Apesar dos progressos na fecundação humana em proveta, certas particularidades do desenvolvimento embrionário ainda não estão bem esclarecidas.

Conhecer a idade exata de um embrião ou feto é praticamente impossível, pois raramente se consegue determinar o momento exato em que se deu a fecundação. Sabe-se, porém, que ocorre nas 24 horas depois da ovulação e, em média, nas mulheres que apresentam ciclos menstruais bem definidos, dá se frequentemente no 14º dia após iniciado o último período menstrual.
 

A FORMAÇÃO DO EMBRIÃO

Até estar completamente formado o embrião passa por diversas etapas: segmentação, blastulação, gastrulação, neurulação, e organogênese. 

Blastômeros: São as primeiras células resultantes das sucessivas divisões mitóticas (segmentação ou clivagem) do zigoto. São células não especializadas que, na evolução embrionária, irão compor a mórula, a blástula, e a gástrula.


FECUNDAÇÃO

A Fecundação ou fertilização é o processo que ocorre quando os gametas masculinos e femininos encontram-se e o espermatozóide penetra o óvulo.
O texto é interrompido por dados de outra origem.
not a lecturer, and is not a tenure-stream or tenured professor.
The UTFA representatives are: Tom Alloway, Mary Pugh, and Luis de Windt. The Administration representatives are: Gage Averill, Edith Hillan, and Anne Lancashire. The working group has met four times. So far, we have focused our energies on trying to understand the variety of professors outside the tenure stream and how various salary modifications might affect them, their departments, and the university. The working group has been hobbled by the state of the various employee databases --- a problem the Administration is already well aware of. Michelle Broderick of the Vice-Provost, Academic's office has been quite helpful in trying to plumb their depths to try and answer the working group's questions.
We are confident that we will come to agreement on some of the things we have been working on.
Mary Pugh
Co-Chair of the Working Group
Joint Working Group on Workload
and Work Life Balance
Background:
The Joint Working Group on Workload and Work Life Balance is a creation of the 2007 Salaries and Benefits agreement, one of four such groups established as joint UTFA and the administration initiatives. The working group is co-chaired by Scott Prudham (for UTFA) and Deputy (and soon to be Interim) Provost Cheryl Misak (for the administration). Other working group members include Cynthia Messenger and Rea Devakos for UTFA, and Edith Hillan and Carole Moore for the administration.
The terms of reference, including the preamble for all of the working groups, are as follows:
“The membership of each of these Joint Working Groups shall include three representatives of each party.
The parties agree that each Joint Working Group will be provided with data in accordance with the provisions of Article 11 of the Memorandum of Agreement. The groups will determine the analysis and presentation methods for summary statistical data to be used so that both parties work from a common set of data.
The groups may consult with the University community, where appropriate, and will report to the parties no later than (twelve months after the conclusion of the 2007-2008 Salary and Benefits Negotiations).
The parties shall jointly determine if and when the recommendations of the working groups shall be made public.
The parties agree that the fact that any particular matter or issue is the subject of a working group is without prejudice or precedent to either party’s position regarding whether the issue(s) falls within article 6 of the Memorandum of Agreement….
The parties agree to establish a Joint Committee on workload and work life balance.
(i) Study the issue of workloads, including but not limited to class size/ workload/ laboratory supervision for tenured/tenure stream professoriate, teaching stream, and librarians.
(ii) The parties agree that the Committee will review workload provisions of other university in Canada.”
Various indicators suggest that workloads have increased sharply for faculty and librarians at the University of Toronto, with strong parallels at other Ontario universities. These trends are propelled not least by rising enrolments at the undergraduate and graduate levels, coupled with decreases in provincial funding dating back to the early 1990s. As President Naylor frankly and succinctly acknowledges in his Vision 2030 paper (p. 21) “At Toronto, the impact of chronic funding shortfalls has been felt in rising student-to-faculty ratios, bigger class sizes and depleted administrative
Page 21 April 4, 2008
Quando isto acontece, os nucléolos dessas células haplóides (1n) fundem-se num só, formando a primeira célula diplóide (2n) do novo ser vivo, o ovo ou zigoto. 

Fecundação
Fecundação do óvulo

Ao penetrar o óvulo, o espermatozóide perde seu flagelo e passa a ser chamado pronúcleo masculino.

A união dos pronúcleos masculinos e femininos chama-se cariogamia ou anfimixia (do grego amphi, dois, mixis, mistura). 


A PRIMEIRA SEMANA
(SEGMENTAÇÃO ou CLIVAGEM DO ZIGOTO)

A clivagem consiste em repetidas divisões do zigoto, resultando em um rápido aumento do número de células. Primeiro, o zigoto se divide em duas células conhecidas como blastômeros; estas então se dividem em quatro blastômeros, oito blastômeros, e assim por diante.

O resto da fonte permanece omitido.